Le elezioni regionali in Basilicata del 21 e 22 aprile saranno un test non solo locale, ma con una ricaduta anche a livello nazionale. Nel centrodestra sarà un appuntamento per testare soprattutto il confronto tra Forza Italia e Lega. Nel centrosinistra, invece, alla prova è l’alleanza tra Pd e M5S, con il leader pentastellato che punta ad avvicinarsi il più possibile ai dem per contendere la leaderschip del centrosinistra.

Le tensioni Lega-Fi

Tra Lega e Forza Italia la tensione nelle ultime settimane è salita, con i primi che puntano ad accelerare sull’Autonomia e i secondi che chiedono garanzie per le regioni del Sud. Ci sono poi i recenti screzi in Veneto, con il coordinatore azzurro ed ex leghista Flavio Tosi che lamenta il fatto che Fi non abbia posti in giunta (Fi in Consiglio regionale ha però soltanto due rappresentanti).

I rischi di Salvini

A questo si aggiungono i non brillanti risultati della Lega alle regionali in Sardegna (3,7%) e Abruzzo (7,6%), superata sempre da Forza Italia. Un risultato che potrebbe replicarsi in Basilicata, dove tra l’altro gli azzurri godono del traino del loro candidato governatore (Vito Bardi è di Fi). Fi punta a superare la doppia cifra.

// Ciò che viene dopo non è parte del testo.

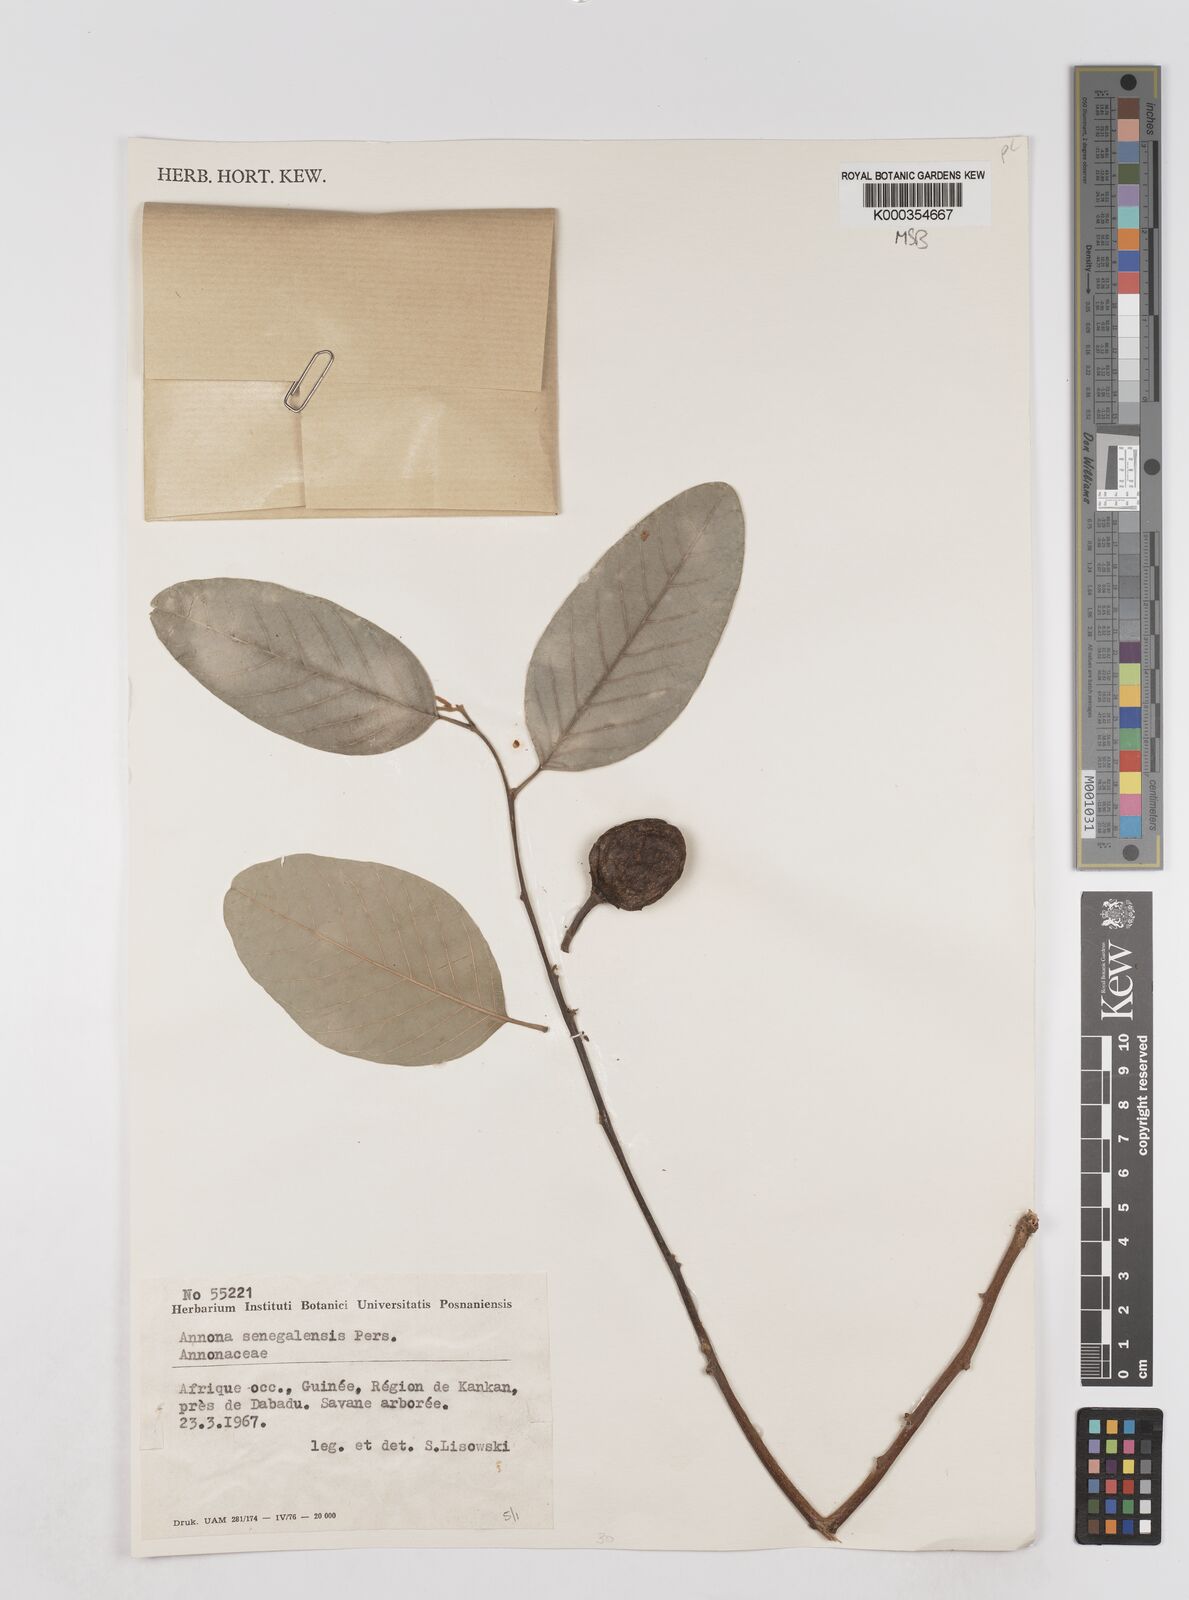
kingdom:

Se il Carroccio dovesse scendere sotto la soglia psicologica del 5% (alle politiche dell’ottobre 2022 era vicino al 9%) nella Lega si acuirebbero i maldipancia verso la leadership di Salvini.

Conte insidia Schlein

Nel centrosinistra le tensioni sono se possibile acuite dalle modalità rocambolesche con cui si è giunti alla candidatura di Piero Marrese (Pd). La leader Pd Elly Schlein è riuscita a salvare l’alleanza con il M5S, ma ha dovuto rompere con i centristi di Azione e Italia Viva, proprio su richiesta del leader M5S Giuseppe Conte. Se alla fine i voti dei centristi dovessero risultare decisivi per la vittoria del centrodestra, Schlein tornerebbe sotto il fuoco della minoranza riformista del Pd. Tanto più se a questo dovesse aggiungersi una perdita di voti che portasse il M5S a tallonare il Pd (se non a superarlo).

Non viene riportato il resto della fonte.